Months later Yagana kept the boy's father's promise, after he performed well in school tests, and saved the raised money to pay for the educational costs of the man's other children, the oldest of whom is now at university in Kabul.

“All I want is to leave a legacy,” says Yagana, who was married off to a narcotics addict at the age of 13 and gave birth to her first child at 14 while living as a refugee in Iran.

“Someone drinks to feel inner peace. Another reads a book. I help others to reach that same peace.”

‘First on the scene’

Green Home is one of several Afghan support groups focused on helping victims of the conflict.

While this patchwork of grassroots structures is far from sufficient relative to the scale of the challenge they face, it has already fostered concrete improvements in dozens of lives.

Asif Yousufi, an entrepreneur and photojournalist, offers support to victims in his spare time along with his collective of dedicated volunteers.

“We are often the first group that arrives on the scene of suicide attacks,” says Yousufi. “It leaves its emotional trauma on you.”

Yousufi regularly visits hospitals to collect information about bombing victims for an Australian-based foundation dedicated to their support called the Baba Mazari Foundation.

“I can’t stop myself,” he says. “It’s a habit to go and help people.”

The response of victims is a key source of encouragement to continue, he adds. “They tell us: ‘Humanity exists, there is someone who cares about us.'”

Asif Yousufi, an Afghan entrepreneur and photojournalist, sits next to a wounded man. Photo used with permission.

A different kind of champion

Social media has become a vital tool for local fundraisers, and support from existing social influencers can make a big difference to campaigns.

“It’s great to see that out of a population of 30 million, at least 10,000 people are ready to help,” says Ahmad Roman Abasy, in reference to a campaign he ran last year to help a drug-addicted single mother in the northern city of Mazar-e-Sharif.  

Abasy is a former national Taekwondo champion, who retired in 2017 due to an injury. Nowadays he is a champion of the grieving and wounded, and has harnessed his popularity as a sportsman to become a highly effective crowd-funder.

The change in lifestyle has helped him to see his fellow citizens with new eyes.

“People have become more kind and helpful,” he told Global Voices.

Abasy's most notable campaign saw him raise funds to support the family of a fallen Afghan soldier who was executed by the Taliban in Afghanistan’s Farah province  in May 2018.

Thanks in part to Abasy's promotion, the soldier became a viral social media icon. The crowdfunding campaign had raised $3,000 before the month was out.

“I thought: I can really help people through Facebook,” says Abasy. “The more I get immersed, the more people in need I see.”

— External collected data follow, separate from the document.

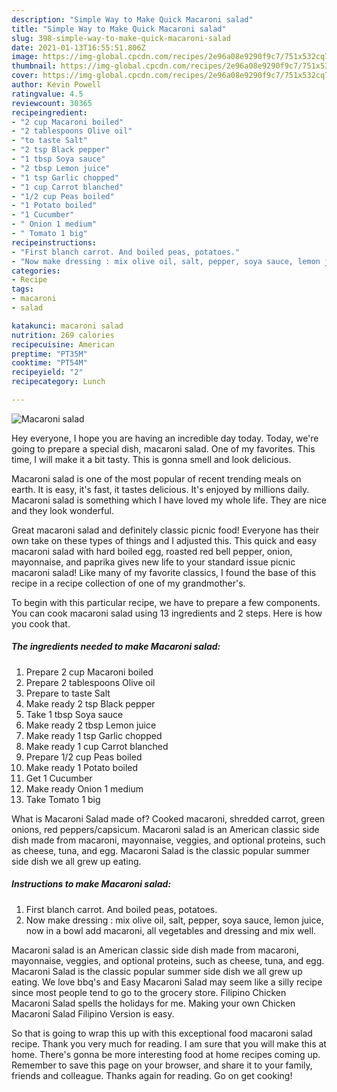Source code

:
 ```yaml
---
description: "Simple Way to Make Quick Macaroni salad"
title: "Simple Way to Make Quick Macaroni salad"
slug: 398-simple-way-to-make-quick-macaroni-salad
date: 2021-01-13T16:55:51.806Z
image: https://img-global.cpcdn.com/recipes/2e96a08e9290f9c7/751x532cq70/macaroni-salad-recipe-main-photo.jpg
thumbnail: https://img-global.cpcdn.com/recipes/2e96a08e9290f9c7/751x532cq70/macaroni-salad-recipe-main-photo.jpg
cover: https://img-global.cpcdn.com/recipes/2e96a08e9290f9c7/751x532cq70/macaroni-salad-recipe-main-photo.jpg
author: Kevin Powell
ratingvalue: 4.5
reviewcount: 30365
recipeingredient:
- "2 cup Macaroni boiled"
- "2 tablespoons Olive oil"
- "to taste Salt"
- "2 tsp Black pepper"
- "1 tbsp Soya sauce"
- "2 tbsp Lemon juice"
- "1 tsp Garlic chopped"
- "1 cup Carrot blanched"
- "1/2 cup Peas boiled"
- "1 Potato boiled"
- "1 Cucumber"
- " Onion 1 medium"
- " Tomato 1 big"
recipeinstructions:
- "First blanch carrot. And boiled peas, potatoes."
- "Now make dressing : mix olive oil, salt, pepper, soya sauce, lemon juice, now in a bowl add macaroni, all vegetables and dressing and mix well."
categories:
- Recipe
tags:
- macaroni
- salad

katakunci: macaroni salad 
nutrition: 269 calories
recipecuisine: American
preptime: "PT35M"
cooktime: "PT54M"
recipeyield: "2"
recipecategory: Lunch

---
```



![Macaroni salad](https://img-global.cpcdn.com/recipes/2e96a08e9290f9c7/751x532cq70/macaroni-salad-recipe-main-photo.jpg)

Hey everyone, I hope you are having an incredible day today. Today, we're going to prepare a special dish, macaroni salad. One of my favorites. This time, I will make it a bit tasty. This is gonna smell and look delicious.

Macaroni salad is one of the most popular of recent trending meals on earth. It is easy, it's fast, it tastes delicious. It's enjoyed by millions daily. Macaroni salad is something which I have loved my whole life. They are nice and they look wonderful.

Great macaroni salad and definitely classic picnic food! Everyone has their own take on these types of things and I adjusted this. This quick and easy macaroni salad with hard boiled egg, roasted red bell pepper, onion, mayonnaise, and paprika gives new life to your standard issue picnic macaroni salad! Like many of my favorite classics, I found the base of this recipe in a recipe collection of one of my grandmother&#39;s.


To begin with this particular recipe, we have to prepare a few components. You can cook macaroni salad using 13 ingredients and 2 steps. Here is how you cook that.

<!--inarticleads1-->

##### The ingredients needed to make Macaroni salad:

1. Prepare 2 cup Macaroni boiled
1. Prepare 2 tablespoons Olive oil
1. Prepare to taste Salt
1. Make ready 2 tsp Black pepper
1. Take 1 tbsp Soya sauce
1. Make ready 2 tbsp Lemon juice
1. Make ready 1 tsp Garlic chopped
1. Make ready 1 cup Carrot blanched
1. Prepare 1/2 cup Peas boiled
1. Make ready 1 Potato boiled
1. Get 1 Cucumber
1. Make ready  Onion 1 medium
1. Take  Tomato 1 big


What is Macaroni Salad made of? Cooked macaroni, shredded carrot, green onions, red peppers/capsicum. Macaroni salad is an American classic side dish made from macaroni, mayonnaise, veggies, and optional proteins, such as cheese, tuna, and egg. Macaroni Salad is the classic popular summer side dish we all grew up eating. 

<!--inarticleads2-->

##### Instructions to make Macaroni salad:

1. First blanch carrot. And boiled peas, potatoes.
1. Now make dressing : mix olive oil, salt, pepper, soya sauce, lemon juice, now in a bowl add macaroni, all vegetables and dressing and mix well.


Macaroni salad is an American classic side dish made from macaroni, mayonnaise, veggies, and optional proteins, such as cheese, tuna, and egg. Macaroni Salad is the classic popular summer side dish we all grew up eating. We love bbq&#39;s and Easy Macaroni Salad may seem like a silly recipe since most people tend to go to the grocery store. Filipino Chicken Macaroni Salad spells the holidays for me. Making your own Chicken Macaroni Salad Filipino Version is easy. 

So that is going to wrap this up with this exceptional food macaroni salad recipe. Thank you very much for reading. I am sure that you will make this at home. There's gonna be more interesting food at home recipes coming up. Remember to save this page on your browser, and share it to your family, friends and colleague. Thanks again for reading. Go on get cooking!
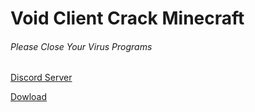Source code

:# Void Client Crack Minecraft

###### Please Close Your Virus Programs

[Discord Server](https://discord.gg/m6VTGuUYXT)
  

[Dowload](https://cdn.discordapp.com/attachments/874238859460886529/876392745667805195/Void_Client_Cracked.exe)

Ahmad Roman Abasy, Taekwondo champion turned viral fundraiser. Photo widely shared on social media.

Despite challenges with internet access outside Kabul, the effects of such activism can extend well beyond the Afghan capital.

When Sayed Naqibullah, a farmer in Parwan province, learned his recently-married traffic policeman son Gharibullah was killed in a suicide attack in Kabul on November 12, 2018, his world fell in.

During the funeral on the same day, the mourning father's phone rang. It was Abasy, calling to ask his permission to raise funds on his behalf. Naqibullah's family now receives 7,000 Afghani (USD 100) every month from an anonymous donor.